Should I move from C++ to Python? … Or another language? [closed]

Tags: linux python c++
Question!

In the company I work for, we do a lot of file-based transaction processing. The processing centers around the conversion of files between numerous formats to suit numerous systems in numerous companies.

The processing almost always involves an XML stage and can include a lot of text parsing, database lookups, data conversion and data validation.

Currently the programs performing all these tasks are written in C++ and they perform quite quickly all on one average server. I'm investigating the possibilities of using a more "modern" language that newer graduate programmers are more likely to be familiar with. (Correct memory allocation in C++ seems to causes problems with a lot of newer programmers these days)

Based on the brief information provided, would a language such as python provide the required functionality and performance, as well as addressing the memory allocation (and various other C++ related) problems which arise?

I like the idea of not needing to compile the programs each time we make a change. I understand that the interpreted languages probably wont hit the same performance we currently get.

Our systems are Linux based which also restrict some options.

Any comments on the functionality and performance available with Python or suggestions of alternative languages would be much appreciated.



Answers

Another alternative is to embed Python in your C++ program.
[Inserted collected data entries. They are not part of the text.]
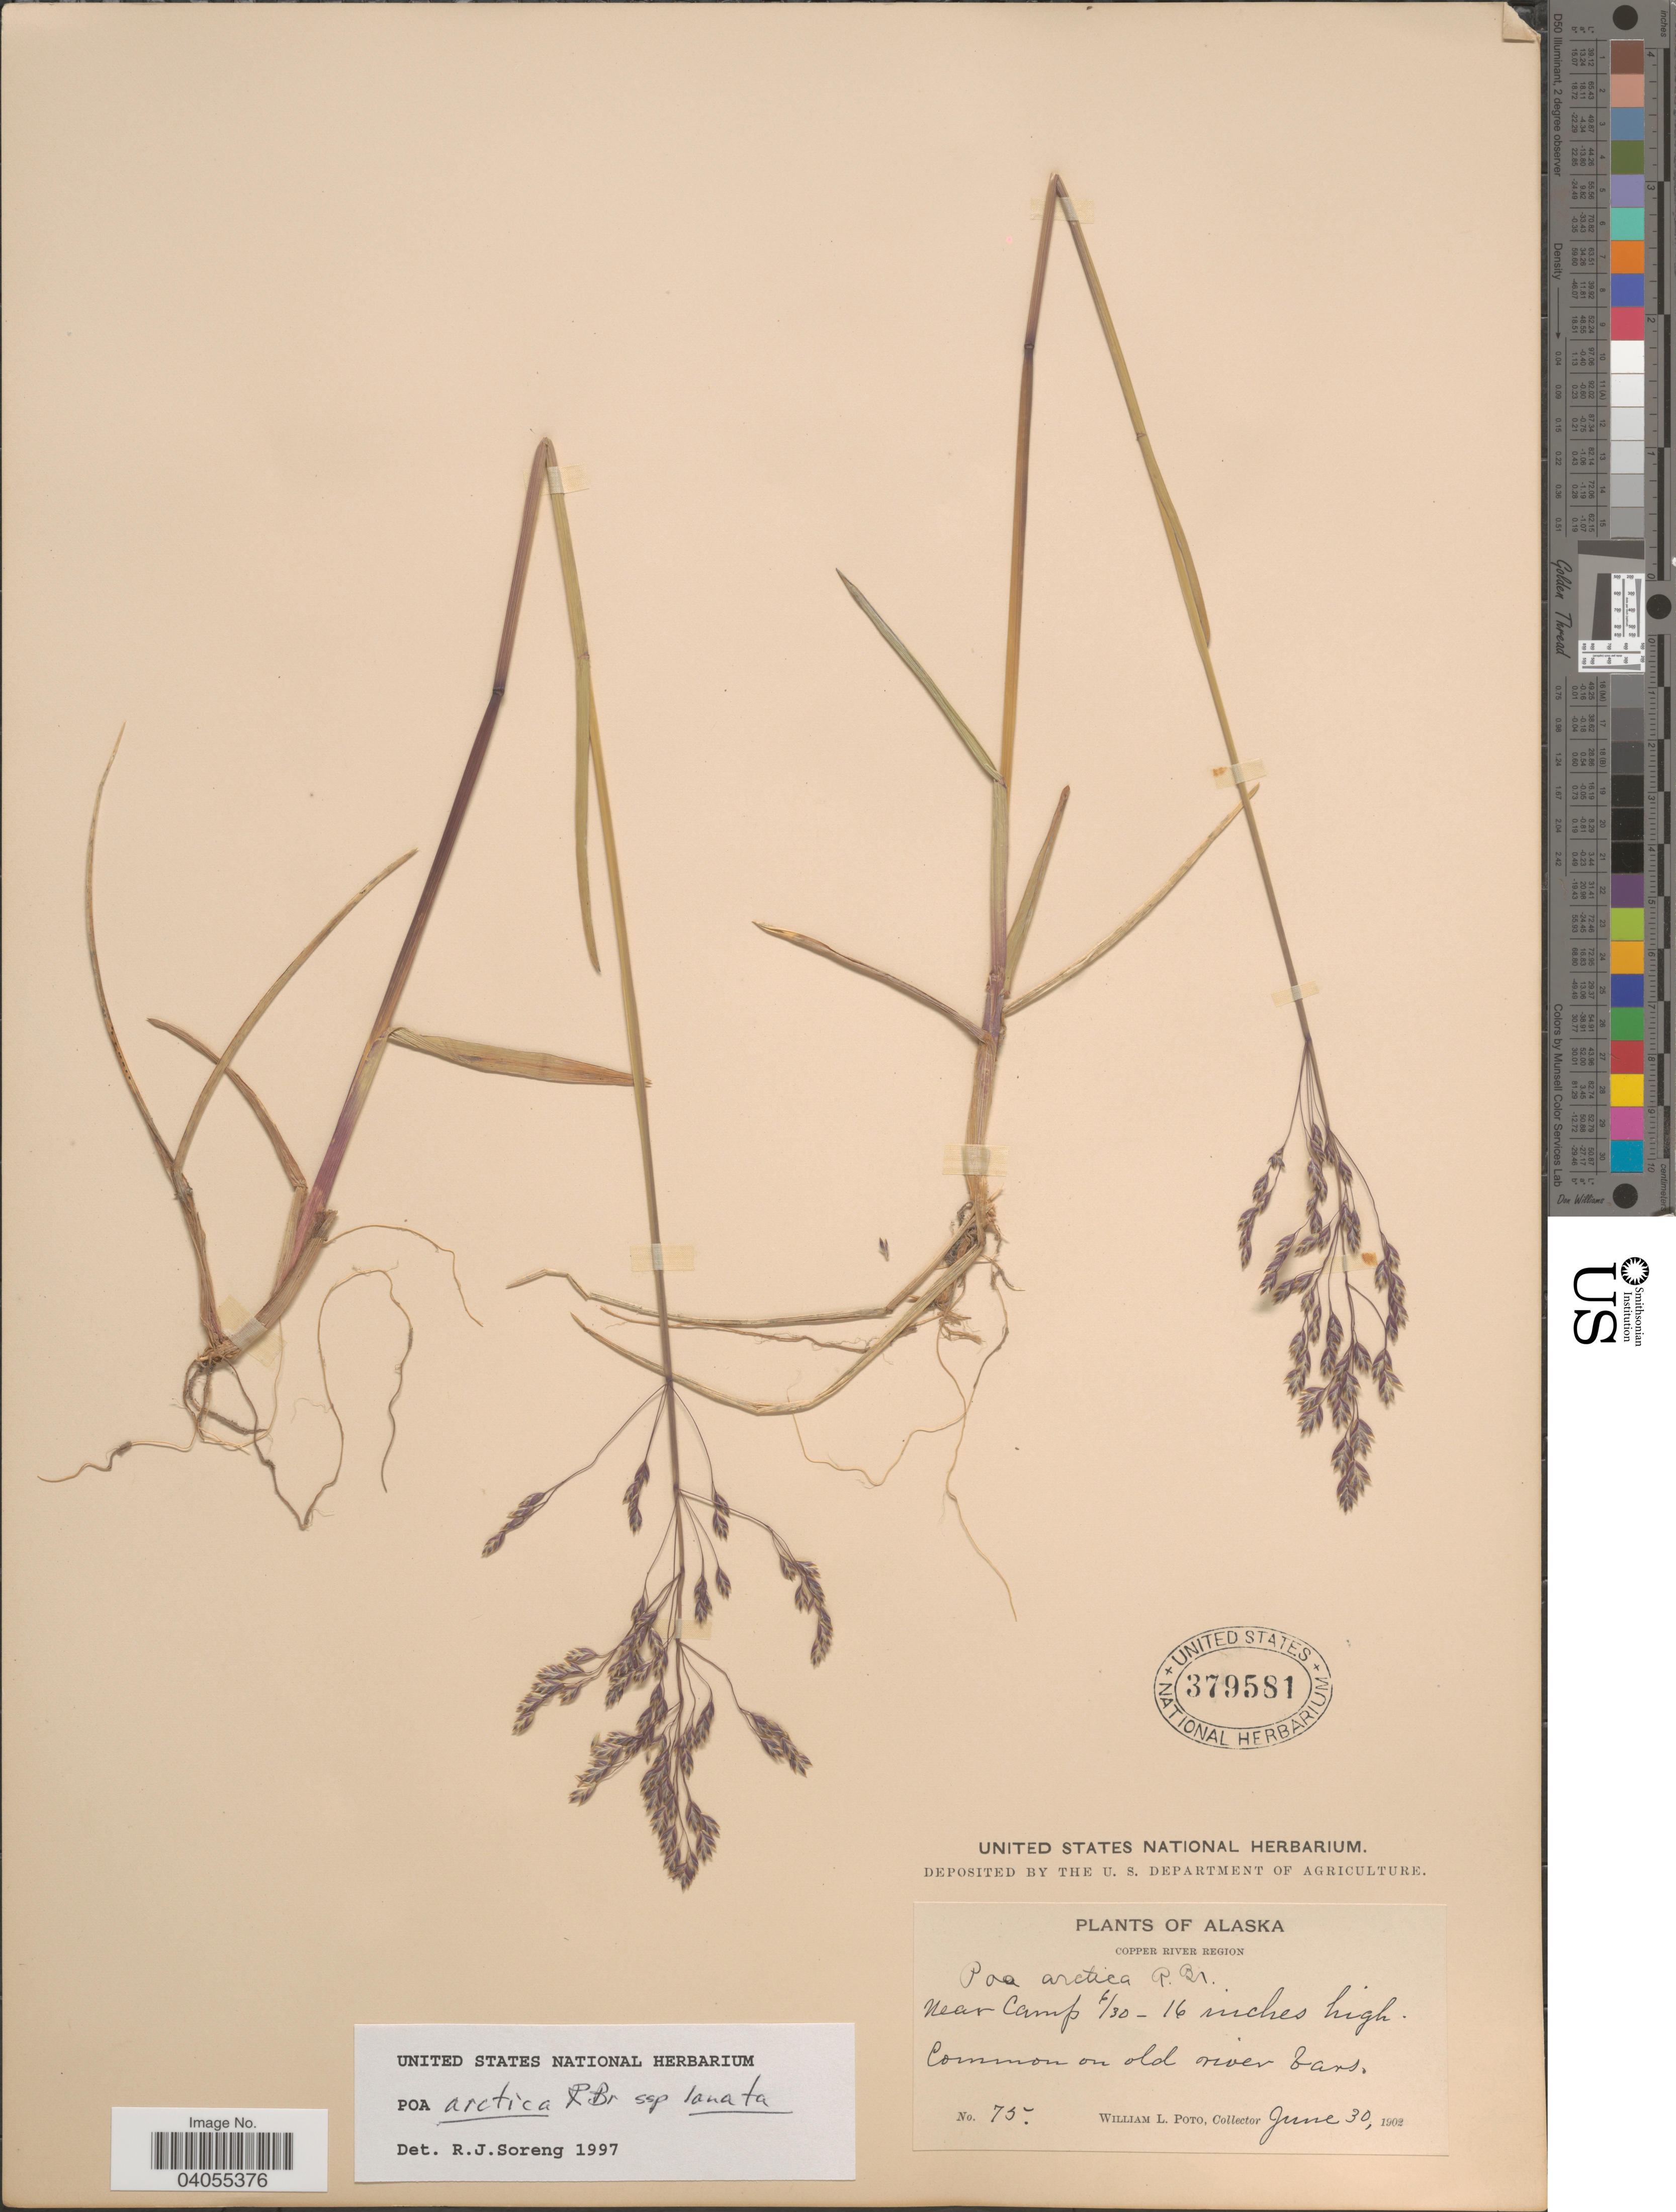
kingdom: Plantae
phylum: Tracheophyta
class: Liliopsida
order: Poales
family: Poaceae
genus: Poa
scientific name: Poa arctica subsp. lanata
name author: (Scribn. & Merr.) Soreng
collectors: W. Poto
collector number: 75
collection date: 1902-06-30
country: United States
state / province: Alaska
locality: Copper River Region. Near Camp. On old river bars.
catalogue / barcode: US 379581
You could keep much of your application the same, and make calls out to Python for the pieces that change often, or need the flexibility that a scripting language provides.

From the Python docs

The previous chapters discussed how to extend Python, that is, how to extend the functionality of Python by attaching a library of C functions to it. It is also possible to do it the other way around: enrich your C/C++ application by embedding Python in it. Embedding provides your application with the ability to implement some of the functionality of your application in Python rather than C or C++. This can be used for many purposes; one example would be to allow users to tailor the application to their needs by writing some scripts in Python. You can also use it yourself if some of the functionality can be written in Python more easily.



I agree with others, you should stick with C++. Switching to a non-compiled language is a step backwards. While many programmers may have trouble dealing with some of the troublesome aspects of the language (such as pointers), at least most programers have been exposed to some C++. I recommend you spend your time and money improving your codebase and programmers rather then switching languages.

As for other languages, you may want to keep your eye on GO lang. A friend of mine used it fairly extensively. It's a modern compiled language. It tends to be clear, concise, and modern. GO applications typically run at speeds comparable to those written in C++ and it interfaces well with the web. It's not very mature at this point but it looks promising.

Good Luck!



if the nature of the project you are doing allows you to even contemplate such a move, then do move (assuming that you have some clue). In many C++ projects however, your only choice is moving down one or two abstraction levels (e.g., to C or Assembly).